_Work to complete_. Check each line of the records below and collect those holding "sending".

_Available records_.
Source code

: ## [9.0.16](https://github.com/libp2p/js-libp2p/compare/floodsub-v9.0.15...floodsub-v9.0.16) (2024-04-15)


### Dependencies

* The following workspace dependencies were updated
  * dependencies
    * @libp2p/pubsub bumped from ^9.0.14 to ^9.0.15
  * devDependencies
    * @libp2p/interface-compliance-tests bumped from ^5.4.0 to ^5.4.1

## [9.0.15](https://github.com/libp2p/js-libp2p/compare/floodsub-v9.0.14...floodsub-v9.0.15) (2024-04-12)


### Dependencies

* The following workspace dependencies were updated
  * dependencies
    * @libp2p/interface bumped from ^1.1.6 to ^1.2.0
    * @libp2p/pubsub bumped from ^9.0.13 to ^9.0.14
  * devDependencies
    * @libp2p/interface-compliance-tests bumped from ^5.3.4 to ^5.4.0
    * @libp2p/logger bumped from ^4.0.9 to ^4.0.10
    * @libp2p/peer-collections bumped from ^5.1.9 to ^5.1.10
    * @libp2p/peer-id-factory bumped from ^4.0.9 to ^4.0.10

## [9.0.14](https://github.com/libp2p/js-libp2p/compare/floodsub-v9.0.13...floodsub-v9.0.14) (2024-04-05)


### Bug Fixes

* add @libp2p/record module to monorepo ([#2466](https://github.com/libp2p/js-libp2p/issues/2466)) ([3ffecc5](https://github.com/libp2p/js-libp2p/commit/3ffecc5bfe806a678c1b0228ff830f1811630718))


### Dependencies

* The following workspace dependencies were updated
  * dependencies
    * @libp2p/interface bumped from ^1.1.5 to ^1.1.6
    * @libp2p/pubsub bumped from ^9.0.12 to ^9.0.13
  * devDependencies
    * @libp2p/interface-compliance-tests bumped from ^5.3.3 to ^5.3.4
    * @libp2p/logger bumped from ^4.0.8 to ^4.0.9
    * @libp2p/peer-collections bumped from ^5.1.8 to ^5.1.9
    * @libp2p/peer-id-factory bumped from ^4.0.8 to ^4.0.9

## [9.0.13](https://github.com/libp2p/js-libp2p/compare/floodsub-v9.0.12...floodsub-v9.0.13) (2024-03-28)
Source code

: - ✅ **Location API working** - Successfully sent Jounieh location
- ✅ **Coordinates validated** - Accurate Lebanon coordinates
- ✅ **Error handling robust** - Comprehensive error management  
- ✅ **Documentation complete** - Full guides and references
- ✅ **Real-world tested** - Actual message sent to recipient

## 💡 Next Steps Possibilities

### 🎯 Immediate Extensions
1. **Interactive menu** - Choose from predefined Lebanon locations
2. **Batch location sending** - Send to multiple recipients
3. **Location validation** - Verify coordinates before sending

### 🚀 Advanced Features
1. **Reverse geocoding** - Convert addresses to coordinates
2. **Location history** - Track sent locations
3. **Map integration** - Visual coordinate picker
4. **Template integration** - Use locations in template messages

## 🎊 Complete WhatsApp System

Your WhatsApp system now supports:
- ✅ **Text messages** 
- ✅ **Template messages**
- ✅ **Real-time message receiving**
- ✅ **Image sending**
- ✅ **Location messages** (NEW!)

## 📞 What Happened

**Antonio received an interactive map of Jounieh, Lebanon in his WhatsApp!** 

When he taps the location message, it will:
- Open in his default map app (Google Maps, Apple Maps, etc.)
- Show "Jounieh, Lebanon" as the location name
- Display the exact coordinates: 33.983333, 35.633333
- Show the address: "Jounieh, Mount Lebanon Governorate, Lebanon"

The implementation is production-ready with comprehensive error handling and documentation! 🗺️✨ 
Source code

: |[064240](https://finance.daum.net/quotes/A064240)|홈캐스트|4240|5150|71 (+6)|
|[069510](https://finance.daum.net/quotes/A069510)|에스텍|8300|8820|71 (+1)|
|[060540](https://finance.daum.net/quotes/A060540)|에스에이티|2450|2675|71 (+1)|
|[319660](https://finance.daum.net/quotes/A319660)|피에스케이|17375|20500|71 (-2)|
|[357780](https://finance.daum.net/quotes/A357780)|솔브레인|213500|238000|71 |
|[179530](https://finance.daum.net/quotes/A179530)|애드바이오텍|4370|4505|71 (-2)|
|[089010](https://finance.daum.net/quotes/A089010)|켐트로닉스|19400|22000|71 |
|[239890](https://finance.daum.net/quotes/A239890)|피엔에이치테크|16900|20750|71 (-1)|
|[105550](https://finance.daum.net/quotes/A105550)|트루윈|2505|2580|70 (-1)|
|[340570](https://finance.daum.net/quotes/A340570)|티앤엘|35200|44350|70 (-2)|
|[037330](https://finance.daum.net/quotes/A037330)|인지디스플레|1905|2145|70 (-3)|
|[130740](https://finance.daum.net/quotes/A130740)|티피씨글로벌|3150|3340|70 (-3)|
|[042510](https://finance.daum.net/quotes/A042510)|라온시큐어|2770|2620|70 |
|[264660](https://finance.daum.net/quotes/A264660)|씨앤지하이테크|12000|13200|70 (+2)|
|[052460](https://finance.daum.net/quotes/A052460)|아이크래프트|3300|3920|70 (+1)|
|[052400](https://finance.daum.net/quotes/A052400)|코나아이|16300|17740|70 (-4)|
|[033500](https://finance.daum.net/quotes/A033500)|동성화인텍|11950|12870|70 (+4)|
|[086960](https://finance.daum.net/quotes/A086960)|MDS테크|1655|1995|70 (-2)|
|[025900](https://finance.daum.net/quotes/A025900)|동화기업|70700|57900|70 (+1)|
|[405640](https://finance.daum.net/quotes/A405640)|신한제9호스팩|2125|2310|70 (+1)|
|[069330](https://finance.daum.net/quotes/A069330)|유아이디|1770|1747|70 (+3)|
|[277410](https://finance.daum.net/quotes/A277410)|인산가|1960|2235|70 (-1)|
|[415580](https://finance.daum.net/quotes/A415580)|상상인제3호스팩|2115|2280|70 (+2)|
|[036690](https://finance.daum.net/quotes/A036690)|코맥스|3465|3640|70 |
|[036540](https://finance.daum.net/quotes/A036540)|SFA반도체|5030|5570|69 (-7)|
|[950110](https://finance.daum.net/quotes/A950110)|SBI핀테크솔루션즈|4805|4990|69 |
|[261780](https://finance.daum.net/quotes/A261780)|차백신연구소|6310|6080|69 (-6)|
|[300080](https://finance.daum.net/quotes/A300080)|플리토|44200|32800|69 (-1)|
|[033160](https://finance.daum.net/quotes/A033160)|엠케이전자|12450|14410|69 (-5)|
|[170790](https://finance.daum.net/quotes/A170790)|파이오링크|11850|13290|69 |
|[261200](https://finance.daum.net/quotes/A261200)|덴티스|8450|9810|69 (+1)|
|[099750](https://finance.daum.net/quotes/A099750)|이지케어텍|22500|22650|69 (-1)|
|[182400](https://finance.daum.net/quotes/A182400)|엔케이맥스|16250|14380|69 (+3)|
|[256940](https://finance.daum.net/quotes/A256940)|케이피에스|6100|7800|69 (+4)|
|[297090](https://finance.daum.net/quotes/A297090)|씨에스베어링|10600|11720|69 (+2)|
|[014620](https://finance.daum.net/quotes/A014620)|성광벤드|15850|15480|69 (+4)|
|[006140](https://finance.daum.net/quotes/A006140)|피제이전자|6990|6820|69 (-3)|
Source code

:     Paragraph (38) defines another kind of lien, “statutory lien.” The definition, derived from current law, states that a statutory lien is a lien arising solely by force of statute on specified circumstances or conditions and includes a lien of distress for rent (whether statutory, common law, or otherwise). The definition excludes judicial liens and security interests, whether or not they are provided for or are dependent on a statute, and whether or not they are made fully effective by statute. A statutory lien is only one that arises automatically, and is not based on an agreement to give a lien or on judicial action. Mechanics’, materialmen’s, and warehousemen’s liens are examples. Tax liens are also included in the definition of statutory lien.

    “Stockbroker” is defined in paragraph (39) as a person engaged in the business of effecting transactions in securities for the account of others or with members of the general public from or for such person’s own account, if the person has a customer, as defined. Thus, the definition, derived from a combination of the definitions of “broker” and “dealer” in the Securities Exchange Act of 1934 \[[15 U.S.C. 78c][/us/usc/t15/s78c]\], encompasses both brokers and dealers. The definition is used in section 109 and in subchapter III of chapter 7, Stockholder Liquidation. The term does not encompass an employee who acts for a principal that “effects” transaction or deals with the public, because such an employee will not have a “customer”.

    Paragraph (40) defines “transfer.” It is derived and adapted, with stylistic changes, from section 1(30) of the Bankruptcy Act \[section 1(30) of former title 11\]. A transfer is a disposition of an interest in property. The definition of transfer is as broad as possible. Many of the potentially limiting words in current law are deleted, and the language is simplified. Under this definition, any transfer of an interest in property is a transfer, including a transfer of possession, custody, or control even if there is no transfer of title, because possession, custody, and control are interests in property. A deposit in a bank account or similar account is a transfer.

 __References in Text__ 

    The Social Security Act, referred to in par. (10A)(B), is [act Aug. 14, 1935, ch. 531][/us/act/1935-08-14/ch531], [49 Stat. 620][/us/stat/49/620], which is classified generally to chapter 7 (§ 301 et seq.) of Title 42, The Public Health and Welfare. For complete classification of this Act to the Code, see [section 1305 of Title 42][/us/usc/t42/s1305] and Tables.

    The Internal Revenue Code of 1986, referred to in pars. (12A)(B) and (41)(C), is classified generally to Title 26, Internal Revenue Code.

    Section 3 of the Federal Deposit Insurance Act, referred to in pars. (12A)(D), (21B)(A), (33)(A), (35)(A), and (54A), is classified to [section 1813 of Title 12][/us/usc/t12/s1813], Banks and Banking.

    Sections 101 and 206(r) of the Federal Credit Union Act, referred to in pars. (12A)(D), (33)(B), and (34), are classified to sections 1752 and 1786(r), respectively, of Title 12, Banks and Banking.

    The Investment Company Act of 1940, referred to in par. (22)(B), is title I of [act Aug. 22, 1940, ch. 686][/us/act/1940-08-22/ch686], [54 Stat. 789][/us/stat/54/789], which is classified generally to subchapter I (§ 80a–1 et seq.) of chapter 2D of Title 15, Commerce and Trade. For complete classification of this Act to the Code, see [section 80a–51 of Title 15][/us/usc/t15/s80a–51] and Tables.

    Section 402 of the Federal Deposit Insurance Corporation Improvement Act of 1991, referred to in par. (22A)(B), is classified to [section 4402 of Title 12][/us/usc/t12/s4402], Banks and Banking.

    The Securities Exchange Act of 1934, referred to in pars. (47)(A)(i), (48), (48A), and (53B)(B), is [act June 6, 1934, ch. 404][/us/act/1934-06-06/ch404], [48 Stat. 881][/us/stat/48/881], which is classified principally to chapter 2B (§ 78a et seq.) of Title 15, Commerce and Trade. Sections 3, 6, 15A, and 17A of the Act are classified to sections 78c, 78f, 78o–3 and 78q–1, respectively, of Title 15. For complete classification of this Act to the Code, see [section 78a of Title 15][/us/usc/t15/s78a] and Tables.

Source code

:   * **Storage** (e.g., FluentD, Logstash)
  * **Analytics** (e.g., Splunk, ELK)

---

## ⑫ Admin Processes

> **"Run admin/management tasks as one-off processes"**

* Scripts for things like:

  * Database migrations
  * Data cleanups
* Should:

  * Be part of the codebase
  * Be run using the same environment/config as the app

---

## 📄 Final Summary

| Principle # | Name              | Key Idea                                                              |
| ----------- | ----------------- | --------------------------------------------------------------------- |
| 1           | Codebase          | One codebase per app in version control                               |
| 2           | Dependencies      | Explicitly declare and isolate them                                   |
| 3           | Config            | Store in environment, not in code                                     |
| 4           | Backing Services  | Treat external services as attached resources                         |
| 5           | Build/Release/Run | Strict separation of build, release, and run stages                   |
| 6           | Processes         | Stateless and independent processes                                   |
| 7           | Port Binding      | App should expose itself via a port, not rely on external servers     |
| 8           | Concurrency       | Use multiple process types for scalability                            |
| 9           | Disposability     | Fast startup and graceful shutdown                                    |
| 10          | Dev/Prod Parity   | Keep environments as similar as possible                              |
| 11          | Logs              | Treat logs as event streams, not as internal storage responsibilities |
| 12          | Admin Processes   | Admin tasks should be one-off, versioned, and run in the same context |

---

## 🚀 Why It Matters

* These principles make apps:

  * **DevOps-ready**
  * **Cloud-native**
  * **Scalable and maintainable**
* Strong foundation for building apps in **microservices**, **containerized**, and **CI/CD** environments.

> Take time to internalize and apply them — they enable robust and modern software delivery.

_Answer space_.
2. **Batch location sending** - Send to multiple recipients
3. **Location validation** - Verify coordinates before sending
- ✅ **Image sending**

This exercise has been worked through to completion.